[Dataset items]

= = = =

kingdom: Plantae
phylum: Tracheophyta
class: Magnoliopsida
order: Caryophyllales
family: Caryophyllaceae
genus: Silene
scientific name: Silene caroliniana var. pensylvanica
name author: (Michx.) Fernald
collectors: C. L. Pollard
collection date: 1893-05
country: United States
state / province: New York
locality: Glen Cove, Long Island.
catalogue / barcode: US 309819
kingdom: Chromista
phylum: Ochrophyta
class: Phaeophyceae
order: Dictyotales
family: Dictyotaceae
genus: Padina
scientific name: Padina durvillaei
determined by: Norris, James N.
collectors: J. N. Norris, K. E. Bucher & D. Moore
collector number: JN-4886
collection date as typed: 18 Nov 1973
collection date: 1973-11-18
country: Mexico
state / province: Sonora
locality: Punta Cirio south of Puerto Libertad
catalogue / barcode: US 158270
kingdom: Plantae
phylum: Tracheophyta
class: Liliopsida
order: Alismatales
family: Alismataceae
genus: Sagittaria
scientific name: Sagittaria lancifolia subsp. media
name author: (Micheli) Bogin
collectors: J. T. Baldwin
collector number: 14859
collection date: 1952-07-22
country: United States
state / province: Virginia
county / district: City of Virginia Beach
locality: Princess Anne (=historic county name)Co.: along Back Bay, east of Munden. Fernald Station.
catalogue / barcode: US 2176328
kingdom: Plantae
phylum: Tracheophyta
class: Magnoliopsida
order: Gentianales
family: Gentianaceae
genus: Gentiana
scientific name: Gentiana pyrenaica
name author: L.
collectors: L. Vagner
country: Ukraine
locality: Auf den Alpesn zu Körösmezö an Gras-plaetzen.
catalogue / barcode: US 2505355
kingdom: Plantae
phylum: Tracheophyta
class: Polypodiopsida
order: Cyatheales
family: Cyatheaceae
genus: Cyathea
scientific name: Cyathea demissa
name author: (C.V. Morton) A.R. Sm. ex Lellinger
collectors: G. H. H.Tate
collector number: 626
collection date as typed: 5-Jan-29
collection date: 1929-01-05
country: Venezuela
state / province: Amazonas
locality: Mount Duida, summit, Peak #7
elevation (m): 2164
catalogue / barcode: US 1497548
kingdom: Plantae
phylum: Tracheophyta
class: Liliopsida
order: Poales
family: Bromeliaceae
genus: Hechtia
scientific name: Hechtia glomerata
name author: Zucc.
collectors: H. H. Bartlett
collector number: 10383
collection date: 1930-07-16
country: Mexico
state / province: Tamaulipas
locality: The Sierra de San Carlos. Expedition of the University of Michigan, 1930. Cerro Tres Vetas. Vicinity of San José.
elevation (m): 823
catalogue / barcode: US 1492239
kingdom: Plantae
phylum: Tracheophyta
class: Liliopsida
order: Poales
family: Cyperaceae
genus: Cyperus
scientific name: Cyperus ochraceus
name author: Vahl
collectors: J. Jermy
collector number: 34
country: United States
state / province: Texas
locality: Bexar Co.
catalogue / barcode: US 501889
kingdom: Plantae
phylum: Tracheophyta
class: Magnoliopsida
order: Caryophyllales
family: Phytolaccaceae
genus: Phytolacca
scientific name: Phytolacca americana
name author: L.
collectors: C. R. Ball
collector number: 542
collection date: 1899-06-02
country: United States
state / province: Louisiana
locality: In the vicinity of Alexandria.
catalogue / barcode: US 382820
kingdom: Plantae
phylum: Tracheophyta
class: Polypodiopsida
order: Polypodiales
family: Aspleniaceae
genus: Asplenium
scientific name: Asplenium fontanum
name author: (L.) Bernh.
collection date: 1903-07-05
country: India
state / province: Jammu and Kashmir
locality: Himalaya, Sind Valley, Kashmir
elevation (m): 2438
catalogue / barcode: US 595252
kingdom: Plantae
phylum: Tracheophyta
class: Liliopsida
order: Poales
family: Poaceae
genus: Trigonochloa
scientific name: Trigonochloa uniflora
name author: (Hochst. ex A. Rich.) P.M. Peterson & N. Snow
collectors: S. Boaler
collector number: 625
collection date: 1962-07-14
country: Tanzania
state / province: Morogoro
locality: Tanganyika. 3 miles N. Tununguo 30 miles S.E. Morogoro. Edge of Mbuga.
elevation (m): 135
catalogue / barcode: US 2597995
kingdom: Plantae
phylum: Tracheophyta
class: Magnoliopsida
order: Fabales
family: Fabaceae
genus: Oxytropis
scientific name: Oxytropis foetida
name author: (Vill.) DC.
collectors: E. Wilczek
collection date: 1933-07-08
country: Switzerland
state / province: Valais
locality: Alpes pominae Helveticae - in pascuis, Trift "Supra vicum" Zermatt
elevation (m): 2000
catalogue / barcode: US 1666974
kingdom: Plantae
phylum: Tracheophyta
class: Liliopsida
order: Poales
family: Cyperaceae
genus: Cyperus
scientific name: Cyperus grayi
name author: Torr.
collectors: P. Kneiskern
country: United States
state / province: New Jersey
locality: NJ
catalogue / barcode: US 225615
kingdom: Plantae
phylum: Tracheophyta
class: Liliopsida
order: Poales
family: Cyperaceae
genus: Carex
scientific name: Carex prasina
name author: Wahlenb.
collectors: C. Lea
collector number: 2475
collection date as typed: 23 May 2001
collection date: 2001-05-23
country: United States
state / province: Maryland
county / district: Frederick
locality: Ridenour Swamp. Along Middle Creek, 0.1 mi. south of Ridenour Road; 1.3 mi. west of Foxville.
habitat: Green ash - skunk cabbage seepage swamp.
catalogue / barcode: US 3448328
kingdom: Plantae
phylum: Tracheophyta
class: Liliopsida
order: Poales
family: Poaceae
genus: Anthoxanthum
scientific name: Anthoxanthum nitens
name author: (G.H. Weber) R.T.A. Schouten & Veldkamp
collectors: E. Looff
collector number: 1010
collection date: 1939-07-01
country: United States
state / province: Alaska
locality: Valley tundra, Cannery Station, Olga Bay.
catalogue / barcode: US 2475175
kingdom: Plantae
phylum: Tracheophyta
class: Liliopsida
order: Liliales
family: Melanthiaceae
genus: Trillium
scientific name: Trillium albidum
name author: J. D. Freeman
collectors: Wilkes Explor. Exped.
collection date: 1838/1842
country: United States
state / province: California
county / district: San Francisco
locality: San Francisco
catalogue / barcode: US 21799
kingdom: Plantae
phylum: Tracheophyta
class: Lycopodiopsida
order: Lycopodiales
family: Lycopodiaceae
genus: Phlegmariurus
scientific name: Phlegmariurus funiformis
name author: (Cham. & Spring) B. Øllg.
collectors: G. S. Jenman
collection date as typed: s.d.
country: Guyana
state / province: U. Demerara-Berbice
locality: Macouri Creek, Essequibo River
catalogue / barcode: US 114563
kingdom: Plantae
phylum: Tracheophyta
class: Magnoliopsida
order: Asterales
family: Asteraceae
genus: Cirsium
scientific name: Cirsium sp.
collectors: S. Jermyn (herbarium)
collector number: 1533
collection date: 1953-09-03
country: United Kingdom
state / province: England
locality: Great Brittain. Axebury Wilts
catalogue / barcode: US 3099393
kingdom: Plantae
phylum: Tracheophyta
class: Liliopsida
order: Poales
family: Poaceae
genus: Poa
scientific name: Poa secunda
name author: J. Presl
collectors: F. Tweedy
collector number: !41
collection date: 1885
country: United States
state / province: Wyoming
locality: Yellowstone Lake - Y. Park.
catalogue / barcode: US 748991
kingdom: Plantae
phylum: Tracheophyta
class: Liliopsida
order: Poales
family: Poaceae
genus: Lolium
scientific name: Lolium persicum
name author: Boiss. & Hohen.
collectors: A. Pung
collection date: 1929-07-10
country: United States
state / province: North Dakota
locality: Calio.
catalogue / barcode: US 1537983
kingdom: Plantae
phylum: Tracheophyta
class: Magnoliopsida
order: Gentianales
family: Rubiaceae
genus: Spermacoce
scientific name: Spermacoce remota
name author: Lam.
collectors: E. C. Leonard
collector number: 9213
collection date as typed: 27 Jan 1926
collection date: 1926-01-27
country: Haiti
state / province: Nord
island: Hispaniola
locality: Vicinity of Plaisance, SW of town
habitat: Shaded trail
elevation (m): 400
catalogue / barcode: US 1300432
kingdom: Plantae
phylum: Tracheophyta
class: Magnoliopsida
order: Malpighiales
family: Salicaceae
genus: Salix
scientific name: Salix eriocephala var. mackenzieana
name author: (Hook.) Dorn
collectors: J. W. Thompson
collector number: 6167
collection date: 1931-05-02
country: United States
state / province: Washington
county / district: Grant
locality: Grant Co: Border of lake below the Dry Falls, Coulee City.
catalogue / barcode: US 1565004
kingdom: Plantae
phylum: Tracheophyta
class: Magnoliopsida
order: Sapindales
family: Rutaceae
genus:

= = = =

Rewrite the data from its first line through the line containing "family: Dictyotaceae" as a numbered list, omitting blank lines.

1. kingdom: Plantae
2. phylum: Tracheophyta
3. class: Magnoliopsida
4. order: Caryophyllales
5. family: Caryophyllaceae
6. genus: Silene
7. scientific name: Silene caroliniana var. pensylvanica
8. name author: (Michx.) Fernald
9. collectors: C. L. Pollard
10. collection date: 1893-05
11. country: United States
12. state / province: New York
13. locality: Glen Cove, Long Island.
14. catalogue / barcode: US 309819
15. kingdom: Chromista
16. phylum: Ochrophyta
17. class: Phaeophyceae
18. order: Dictyotales
19. family: Dictyotaceae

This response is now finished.